— Instructions for the task —
Below is a listing. Copy each line of it that holds the word "size".
*** Begin section ***
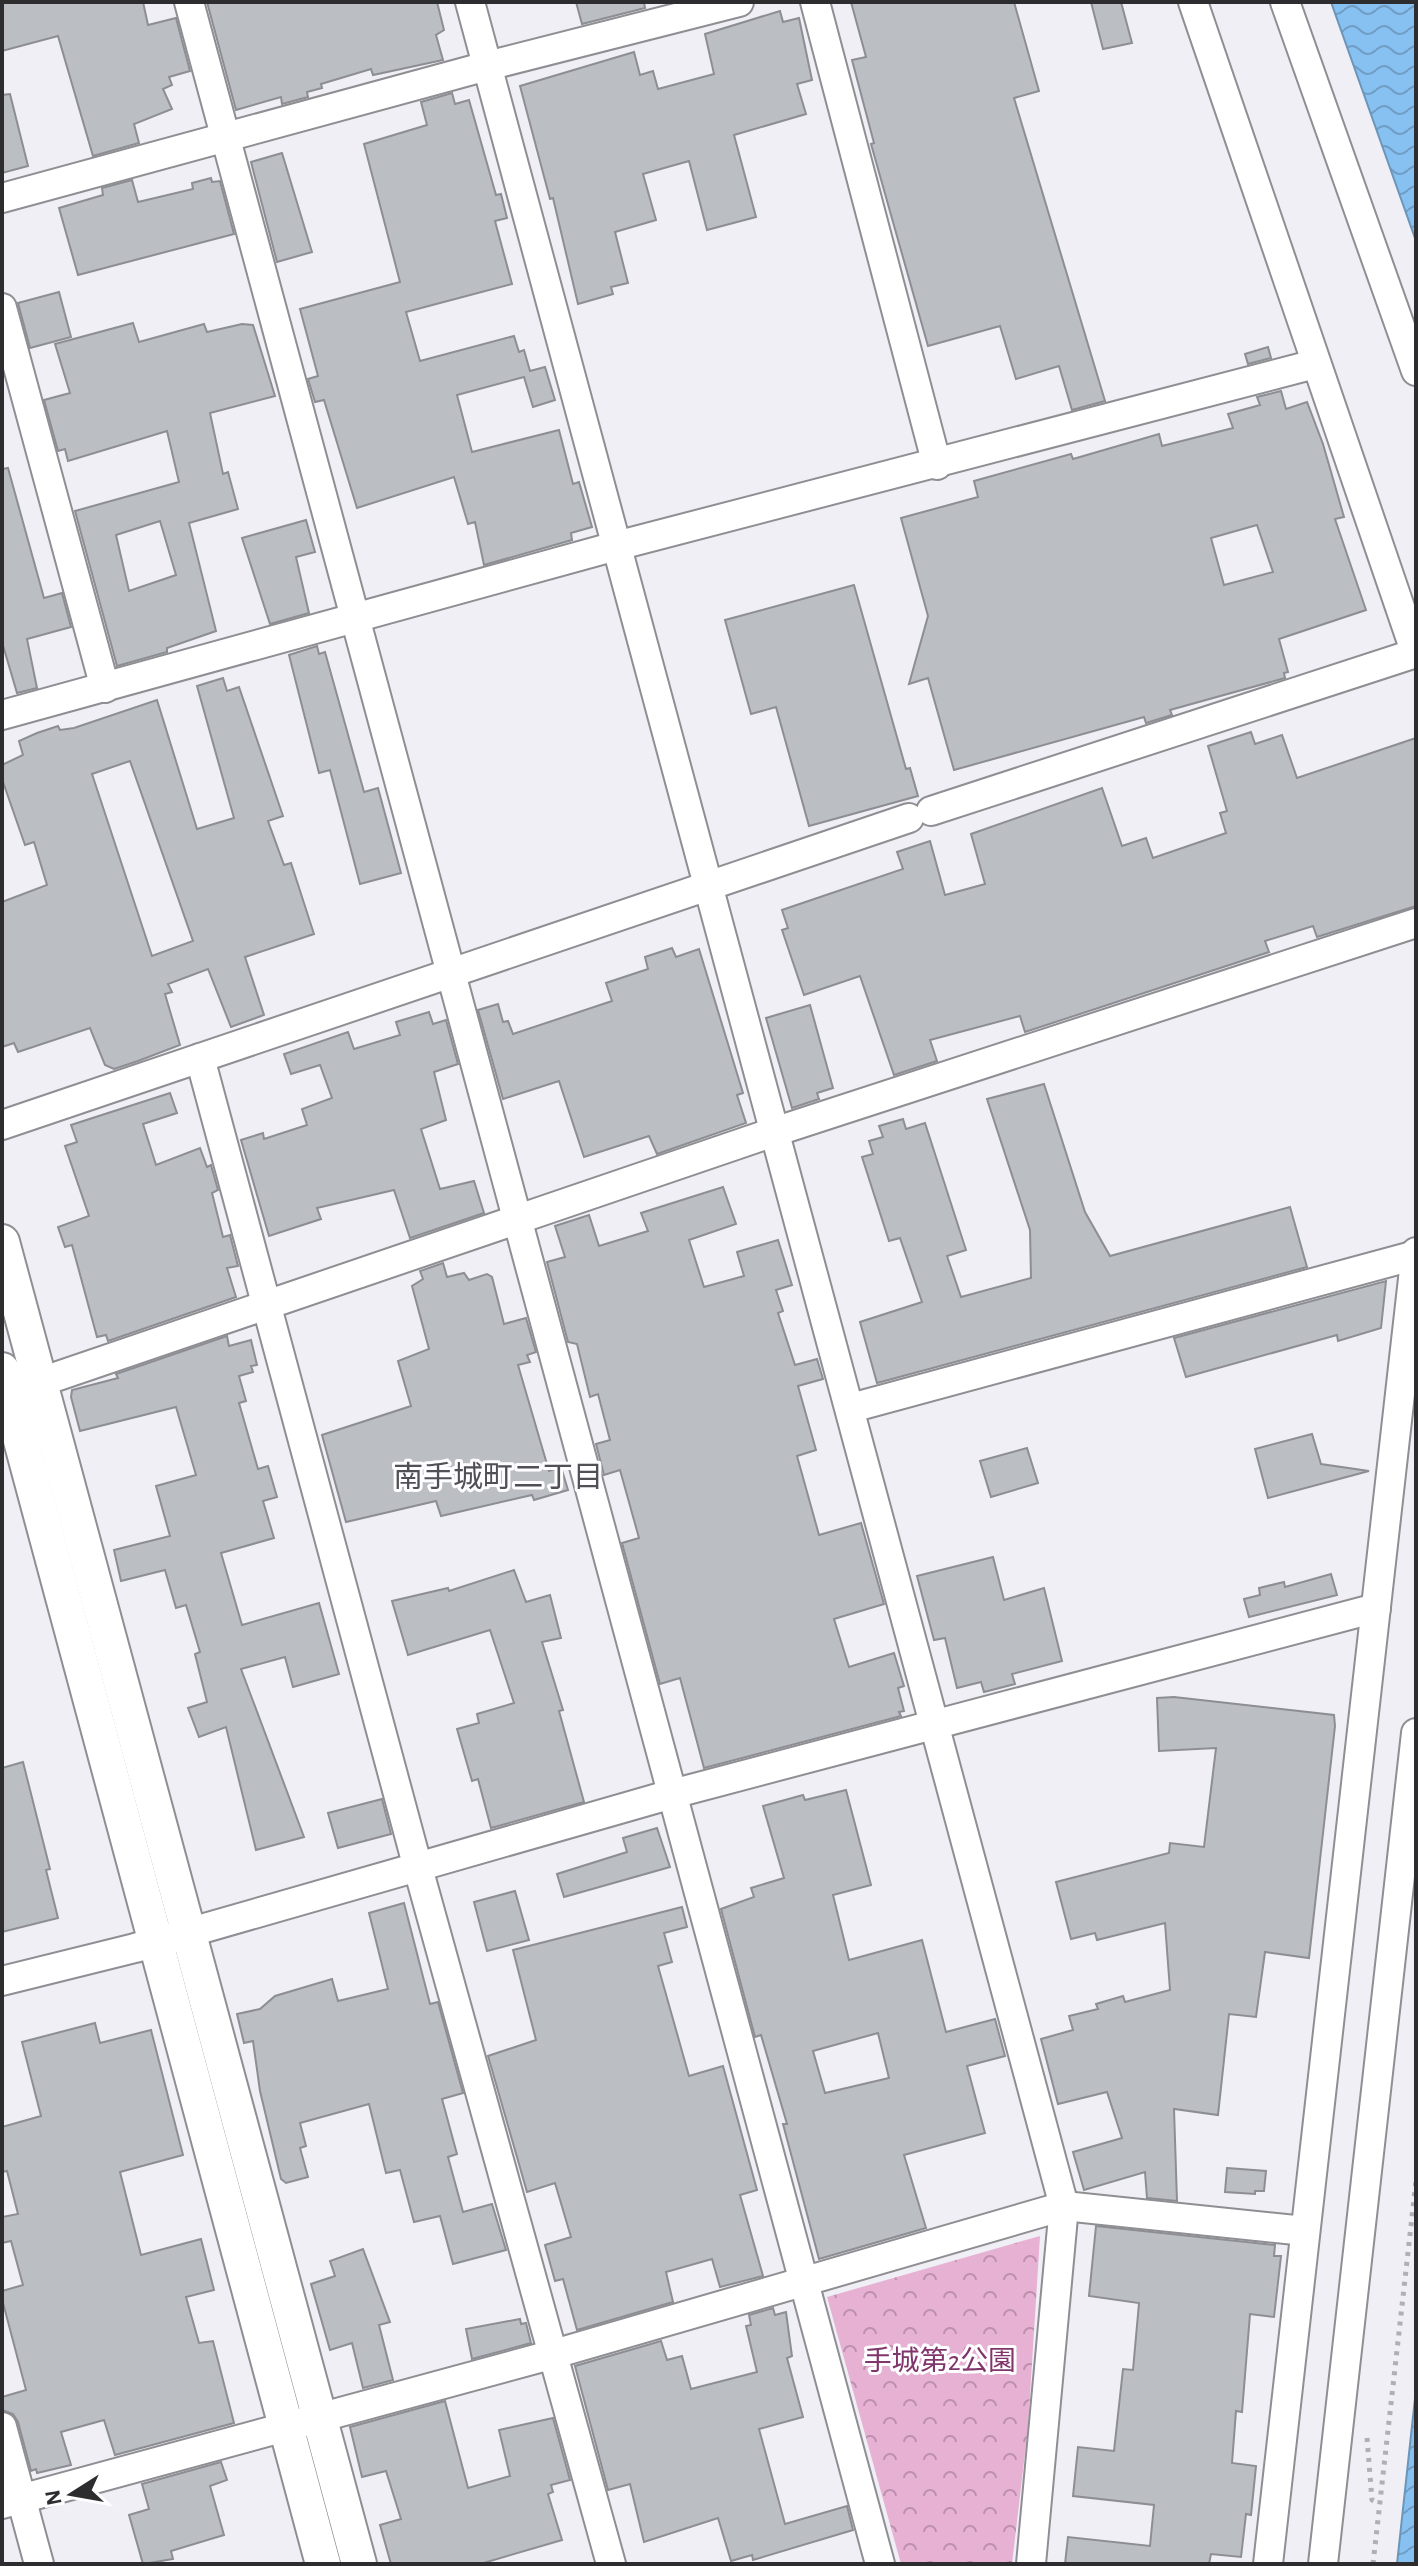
<svg xmlns="http://www.w3.org/2000/svg" width="1418" height="2566" viewBox="0 0 1418 2566" font-family="'Alegreya Sans','Noto Sans JP',sans-serif">
	<defs>
		<pattern id="park-crowns" width="20" height="18" patternUnits="userSpaceOnUse" patternTransform="scale(2)"><rect width="20" height="18" fill="#e7b1d4"/><path d="M2 6a3 3 0 1 1 6 0M12 15a3 3 0 1 1 6 0" fill="none" stroke="#bc90ac"/></pattern>
		<pattern id="water-waves" width="16" height="10" patternUnits="userSpaceOnUse" patternTransform="scale(2)"><rect width="16" height="10" fill="#87c1f2"/><path d="M0 5q4-4 8 0t8 0" fill="none" stroke="#6f9dc4"/></pattern>
	</defs>
	<rect width="100%" height="100%" fill="#f0eff6"/>
	<polygon fill="url(#park-crowns)" points="1040,2236 1028,2427 1012,2564 901,2564 827,2297"/>
	<g fill="url(#water-waves)" stroke="#6c95b8" stroke-width="2">
		<polygon points="1331,2 1416,2 1416,241"/>
		<polygon points="1416,2389 1416,2564 1397,2564"/>
	</g>
	<g fill="#bbbec3" stroke="#8c8e94" stroke-width="2" fill-rule="evenodd">
		<polygon points="2,2 143,2 148,25 176,18 190,71 169,77 172,85 163,89 172,109 134,124 139,143 93,156 58,36 2,51"/>
		<polygon points="207,2 437,2 444,30 436,35 443,60 373,75 371,69 321,84 322,88 307,92 308,97 282,104 281,97 236,110"/>
		<polygon points="576,2 644,2 645,8 582,24"/>
		<polygon points="851,2 1014,2 1039,91 1014,98 1105,401 1072,410 1059,366 1016,379 1000,326 928,346 871,144 874,143 852,60 866,57"/>
		<polygon points="1091,2 1121,2 1132,43 1103,49"/>
		<polygon points="780,11 783,22 799,18 812,80 797,84 806,114 734,135 756,217 707,230 689,161 643,174 656,220 615,232 628,283 611,287 613,294 578,304 553,198 550,199 520,86 634,52 640,75 653,71 658,89 714,74 705,34"/>
		<polygon points="452,93 455,104 469,100 496,195 501,194 507,218 495,221 512,284 406,312 420,361 514,336 519,352 524,350 530,371 545,367 555,400 533,407 524,377 457,395 472,452 559,430 573,484 579,482 592,527 571,533 572,540 484,565 475,522 468,524 454,477 357,508 324,400 315,402 308,379 318,376 300,309 400,282 364,144 427,125 421,102"/>
		<polygon points="10,94 28,166 2,173 2,95"/>
		<polygon points="282,153 312,252 277,262 251,162"/>
		<polygon points="211,178 212,182 220,181 234,234 78,275 59,208 103,195 102,188 132,180 138,202 193,189 192,183"/>
		<polygon points="59,292 71,337 30,348 18,303"/>
		<path d="M133 323 139 342 204 324 207 332 242 324 253 325 275 396 210 413 223 474 228 472 238 509 189 523 216 631 167 648V652L117 666 75 511 179 482 167 431 68 461 65 449 58 451 44 400 70 393 55 344ZM160 521 176 575 129 591 116 535Z"/>
		<polygon points="1268,347 1271,358 1248,364 1245,354"/>
		<path d="M1281 391 1286 409 1307 402 1323 444 1344 517 1335 519 1366 610 1279 639 1288 672 1284 673 1285 678 1170 710 1172 715 1146 723 1144 717 954 770 928 678 909 684 928 616 901 518 978 497 974 481 1071 454 1073 459 1159 434 1162 446 1233 428 1228 414 1260 405 1257 397ZM1257 525 1273 572 1224 585 1211 538Z"/>
		<polygon points="8,468 44,598 62,593 71,627 27,639 37,688 17,693 2,642 2,469"/>
		<polygon points="306,520 315,552 296,557 309,613 270,624 242,538"/>
		<polygon points="854,585 906,769 910,768 918,796 809,826 776,707 751,714 725,620"/>
		<polygon points="317,646 319,654 325,652 364,792 378,788 401,873 360,884 330,770 319,773 289,655"/>
		<path d="M223 678 227 691 239 687 283 816 268 821 284 865 291 863 314 934 245 957 264 1015 231 1027 208 969 168 984 172 992 165 994 180 1045 138 1061 114 1069 105 1065 90 1028 18 1052 14 1043 2 1047V902L47 885 34 842 25 845 2 779V765L23 755 19 741 37 733 58 726 60 730 74 728 157 700 197 829 234 818 197 686ZM130 761 193 941 152 956 92 774Z"/>
		<polygon points="1251,732 1255,744 1282,735 1297,778 1416,738 1416,906 1317,937 1313,926 1265,941 1269,952 1025,1032 1020,1016 930,1040 937,1061 894,1075 860,976 804,995 782,930 788,928 782,910 903,869 897,852 930,841 945,895 985,884 971,834 1102,788 1122,846 1146,838 1153,858 1226,833 1220,813 1227,811 1208,746"/>
		<polygon points="672,948 676,957 699,949 743,1093 737,1095 746,1123 657,1154 649,1136 584,1157 559,1081 503,1099 478,1010 498,1004 503,1022 508,1021 513,1034 612,1001 606,983 648,969 645,957"/>
		<polygon points="810,1005 833,1088 817,1093 819,1099 792,1108 766,1018"/>
		<polygon points="429,1012 433,1024 446,1020 458,1064 434,1072 446,1120 421,1129 440,1189 474,1181 484,1213 410,1238 394,1190 317,1208 321,1219 269,1236 241,1140 263,1133 264,1139 307,1125 302,1109 332,1098 320,1065 291,1074 284,1054 348,1032 354,1049 400,1035 396,1022"/>
		<polygon points="1044,1084 1085,1212 1110,1256 1290,1207 1307,1267 877,1383 860,1322 922,1302 900,1238 889,1241 862,1157 873,1154 869,1141 883,1137 879,1126 903,1119 906,1129 925,1123 966,1250 947,1256 961,1297 1031,1278 1030,1230 987,1099"/>
		<polygon points="170,1093 177,1113 143,1124 156,1165 200,1148 207,1167 211,1165 218,1190 212,1193 223,1237 230,1235 238,1266 227,1268 236,1297 108,1341 106,1335 97,1337 72,1245 65,1247 58,1227 89,1216 65,1146 77,1142 71,1125"/>
		<polygon points="723,1187 736,1224 689,1240 704,1287 744,1276 737,1252 778,1240 792,1285 776,1290 783,1311 778,1313 795,1365 817,1359 823,1379 798,1386 816,1450 797,1456 819,1535 861,1523 884,1604 834,1619 849,1667 894,1653 904,1686 898,1688 904,1711 899,1712 901,1716 704,1768 680,1678 660,1684 622,1543 639,1538 620,1470 604,1475 596,1444 610,1440 598,1394 590,1397 577,1344 568,1342 547,1262 565,1257 555,1226 589,1215 599,1246 648,1231 641,1213"/>
		<polygon points="443,1263 447,1277 464,1273 469,1280 487,1274 492,1277 504,1324 526,1318 536,1352 527,1355 530,1362 518,1365 549,1471 561,1467 568,1490 534,1500 532,1495 441,1516 436,1501 346,1522 322,1435 411,1406 398,1361 429,1349 412,1286 423,1279 420,1271"/>
		<polygon points="1386,1281 1381,1328 1338,1341 1337,1335 1186,1377 1174,1338"/>
		<polygon points="227,1336 229,1346 251,1340 257,1365 251,1366 253,1372 239,1376 246,1401 239,1403 258,1469 268,1466 277,1497 263,1501 274,1538 221,1553 242,1625 319,1603 339,1674 293,1687 285,1657 241,1669 304,1837 256,1850 226,1727 199,1737 188,1708 207,1702 195,1654 200,1652 186,1605 176,1608 165,1570 121,1581 114,1550 170,1536 156,1486 196,1475 176,1407 80,1431 71,1397 72,1390 118,1378 116,1374"/>
		<polygon points="1312,1434 1321,1464 1369,1471 1268,1498 1255,1449"/>
		<polygon points="1027,1448 1038,1483 991,1497 980,1461"/>
		<polygon points="993,1557 1004,1600 1044,1588 1062,1661 1012,1674 1015,1684 984,1692 981,1682 957,1688 945,1638 934,1640 917,1576"/>
		<polygon points="514,1570 526,1602 550,1595 561,1638 542,1642 563,1710 559,1711 584,1802 491,1828 478,1779 472,1781 457,1729 479,1723 477,1714 514,1703 490,1630 408,1655 392,1601 448,1588 449,1591"/>
		<polygon points="1331,1574 1337,1595 1249,1617 1244,1599 1260,1595 1259,1588 1284,1582 1285,1587"/>
		<polygon points="1174,1697 1334,1715 1335,1726 1309,1958 1265,1952 1256,2017 1229,2014 1218,2115 1174,2109 1177,2201 1147,2198 1145,2172 1084,2190 1073,2152 1122,2138 1107,2092 1058,2104 1041,2039 1073,2030 1069,2016 1098,2009 1096,2004 1123,1996 1125,2002 1170,1990 1165,1923 1097,1940 1095,1933 1071,1939 1056,1882 1169,1853 1170,1843 1204,1847 1216,1748 1159,1751 1157,1698"/>
		<polygon points="23,1762 50,1869 46,1870 58,1918 2,1932 2,1768"/>
		<path d="M846 1790 871 1885 833 1895 849 1960 922 1940 946 2032 995 2019 1005 2056 967 2066 985 2133 904 2155 926 2228 819 2259 783 2124H787L761 2035 755 2037 721 1909 754 1897 751 1888 784 1878 763 1806 803 1795 805 1800ZM878 2033 889 2078 825 2093 813 2051Z"/>
		<polygon points="382,1799 391,1834 338,1848 328,1813"/>
		<polygon points="657,1828 670,1867 564,1897 557,1874 627,1852 623,1838"/>
		<polygon points="515,1891 529,1940 487,1951 474,1902"/>
		<polygon points="404,1903 430,2004 438,2002 463,2093 442,2099 457,2154 448,2157 463,2212 492,2204 506,2250 453,2264 440,2216 414,2222 400,2170 386,2173 369,2104 300,2123 306,2146 300,2148 308,2177 286,2183 281,2179 260,2091 253,2041 244,2043 237,2014 260,2009 275,1996 332,1979 338,2001 388,1989 369,1913"/>
		<polygon points="682,1907 687,1927 664,1933 672,1962 658,1966 689,2076 723,2066 757,2190 740,2195 763,2276 720,2287 712,2259 666,2272 673,2302 577,2330 563,2279 555,2281 545,2245 571,2237 555,2183 527,2192 488,2056 536,2040 513,1950"/>
		<polygon points="95,2023 100,2043 151,2030 183,2155 120,2172 141,2255 201,2239 214,2290 186,2297 199,2343 213,2341 234,2423 115,2455 104,2420 61,2432 71,2465 37,2473 36,2469 31,2471 18,2422 13,2414 2,2410 2,2397 26,2390 2,2299 2,2291 23,2285 11,2241 2,2243 2,2217 18,2214 7,2171 2,2172 2,2127 41,2116 22,2042"/>
		<polygon points="1227,2168 1266,2171 1264,2191 1255,2191 1255,2194 1225,2192"/>
		<polygon points="1096,2226 1275,2245 1274,2256 1281,2256 1274,2317 1250,2314 1242,2412 1236,2411 1232,2463 1256,2466 1251,2515 1246,2514 1241,2557 1211,2554 1209,2564 1065,2564 1068,2537 1150,2546 1154,2505 1073,2496 1078,2447 1114,2451 1123,2369 1133,2370 1139,2303 1089,2296"/>
		<polygon points="363,2249 390,2322 379,2325 393,2380 363,2388 352,2343 330,2350 311,2284 335,2276 330,2261"/>
		<polygon points="773,2308 775,2315 786,2312 792,2356 787,2358 803,2417 759,2429 785,2524 847,2506 853,2530 753,2560 752,2555 731,2561 718,2518 644,2542 630,2484 608,2490 575,2366 661,2341 667,2360 682,2356 691,2389 757,2372 746,2326 751,2325 749,2315"/>
		<polygon points="520,2319 521,2324 526,2323 531,2343 472,2359 466,2329"/>
		<polygon points="445,2401 468,2488 510,2476 499,2430 553,2418 570,2480 551,2485 553,2492 548,2494 562,2540 480,2564 391,2564 380,2525 401,2519 386,2471 362,2477 350,2427"/>
		<polygon points="221,2462 227,2480 210,2486 224,2535 171,2551 173,2559 143,2564 129,2515 149,2509 142,2484"/>
	</g>
	<g fill="none" stroke-linecap="round" stroke-linejoin="round">
		<g stroke="#8e8e93" stroke-width="32">
			<g id="minor">
				<polyline points="189,2 880,2564"/>
				<polyline points="470,2 1064,2206 1031,2564"/>
				<polyline points="815,2 937,465"/>
				<polyline points="1193,2 1416,654"/>
				<polyline points="1285,2 1416,371"/>
				<polyline points="2,198 487,66 739,2"/>
				<polyline points="2,308 105,688"/>
				<polyline points="2,715 616,546 1315,364"/>
				<polyline points="931,811 1416,653"/>
				<polyline points="200,1058 418,1868 611,2564"/>
				<polyline points="2,1125 909,818"/>
				<polyline points="20,1389 774,1132 1416,923"/>
				<polyline points="851,1408 1416,1255"/>
				<polyline points="2,1981 135,1948 672,1794 1376,1608"/>
				<polyline points="2,2427 39,2564"/>
				<polyline points="2,2504 554,2354 1064,2206 1305,2231"/>
				<polyline points="1268,2564 1416,1252"/>
				<polyline points="1323,2564 1416,1733"/>
			</g>
		</g>
		<g stroke="#8e8e93" stroke-width="38">
			<g id="tertiary">
				<path d="M2 1242C120 1683 238 2124 359 2564"/>
				<polyline points="2,1370 323,2564"/>
			</g>
		</g>
		<g stroke="#b0afb5" stroke-width="5" stroke-dasharray="4 6" stroke-linecap="butt">
			<polyline points="1367,2438 1372,2500 1379,2503"/>
			<polyline points="1373,2564 1416,2181"/>
		</g>
		<use href="#minor" stroke="#fff" stroke-width="28"/>
		<use href="#tertiary" stroke="#fff" stroke-width="34"/>
	</g>
	<g text-anchor="middle" stroke-width="6" stroke-linejoin="round" paint-order="stroke">
		<g font-size="28" fill="#81366b" stroke="#fefdff">
			<text x="940" y="2370">手城第2公園</text>
		</g>
		<g font-size="30" fill="#515055" stroke="#fefdff">
			<text x="498" y="1487">南手城町二丁目</text>
		</g>
	</g>
	<rect width="1418" height="2566" fill="none" stroke="#2d2d2f" stroke-width="8"/>
	<g transform="translate(72 2494) rotate(259)" stroke="#fefdff" stroke-width="6" paint-order="stroke">
	<path d="M0-6L14 30L0 20L-14 30Z" fill="#2d2d2f"/>
	<text y="-12" font-size="22" font-weight="bold" text-anchor="middle" fill="#2d2d2f">N</text>
	</g>
</svg>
*** End section ***
— Response to this exercise —
		<g font-size="28" fill="#81366b" stroke="#fefdff">
		<g font-size="30" fill="#515055" stroke="#fefdff">
	<text y="-12" font-size="22" font-weight="bold" text-anchor="middle" fill="#2d2d2f">N</text>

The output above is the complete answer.